> Task instructions
Rewrite all the rows below as a numbered list, leaving out blank lines. Do not include the pictures.

=== Provided material ===

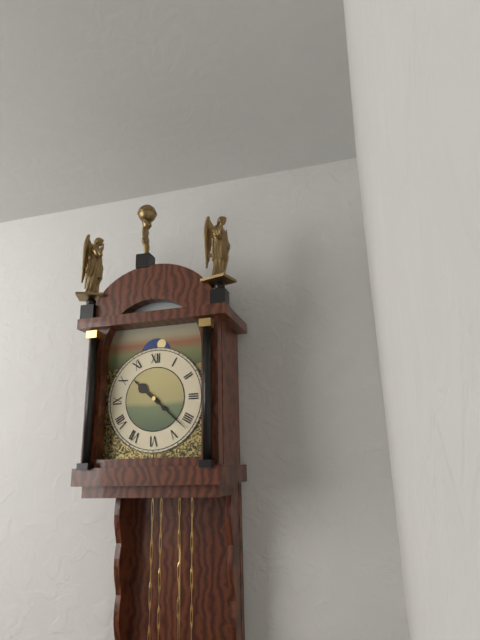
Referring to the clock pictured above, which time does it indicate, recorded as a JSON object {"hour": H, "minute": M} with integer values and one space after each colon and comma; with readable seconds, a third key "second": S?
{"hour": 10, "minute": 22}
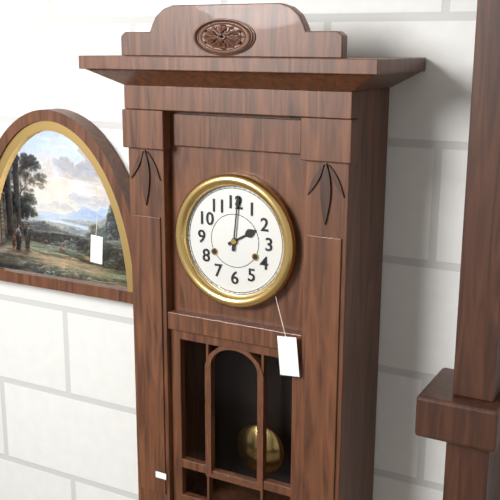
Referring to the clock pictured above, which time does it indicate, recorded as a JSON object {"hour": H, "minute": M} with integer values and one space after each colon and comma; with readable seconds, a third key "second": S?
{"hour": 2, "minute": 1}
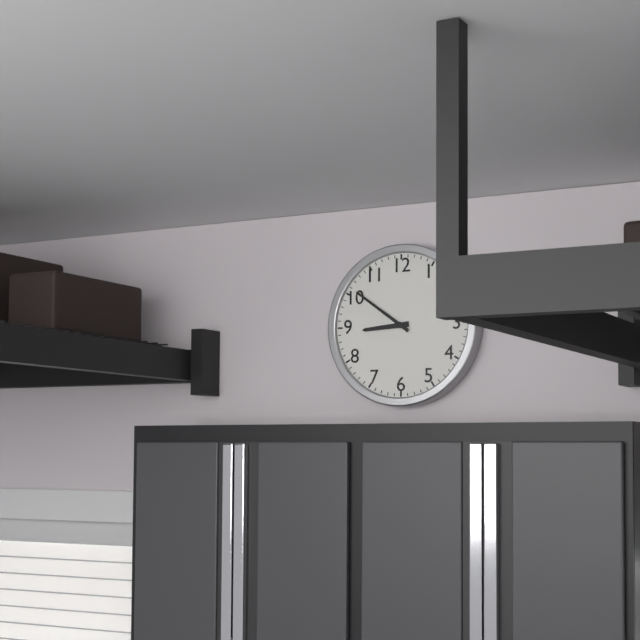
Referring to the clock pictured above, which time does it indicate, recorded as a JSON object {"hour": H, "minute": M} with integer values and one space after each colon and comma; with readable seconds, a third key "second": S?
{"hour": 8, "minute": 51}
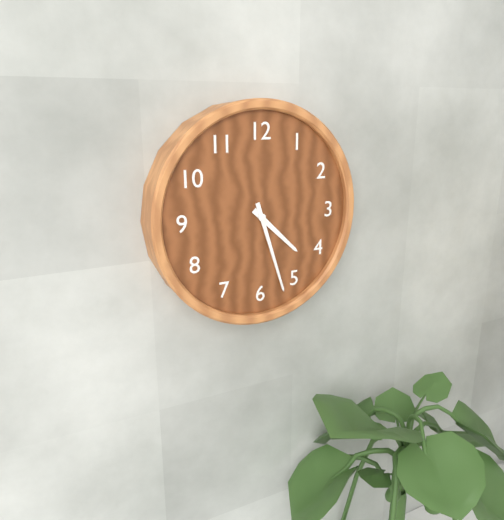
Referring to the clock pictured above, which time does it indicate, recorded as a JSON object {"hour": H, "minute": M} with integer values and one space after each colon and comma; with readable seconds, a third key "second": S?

===

> Result
1. Referring to the clock pictured above, which time does it indicate, recorded as a JSON object {"hour": H, "minute": M} with integer values and one space after each colon and comma; with readable seconds, a third key "second": S?
2. {"hour": 10, "minute": 22}
3. Referring to the clock pictured above, which time does it indicate, recorded as a JSON object {"hour": H, "minute": M} with integer values and one space after each colon and comma; with readable seconds, a third key "second": S?
4. {"hour": 2, "minute": 1}
5. Referring to the clock pictured above, which time does it indicate, recorded as a JSON object {"hour": H, "minute": M} with integer values and one space after each colon and comma; with readable seconds, a third key "second": S?
6. {"hour": 8, "minute": 51}
7. Referring to the clock pictured above, which time does it indicate, recorded as a JSON object {"hour": H, "minute": M} with integer values and one space after each colon and comma; with readable seconds, a third key "second": S?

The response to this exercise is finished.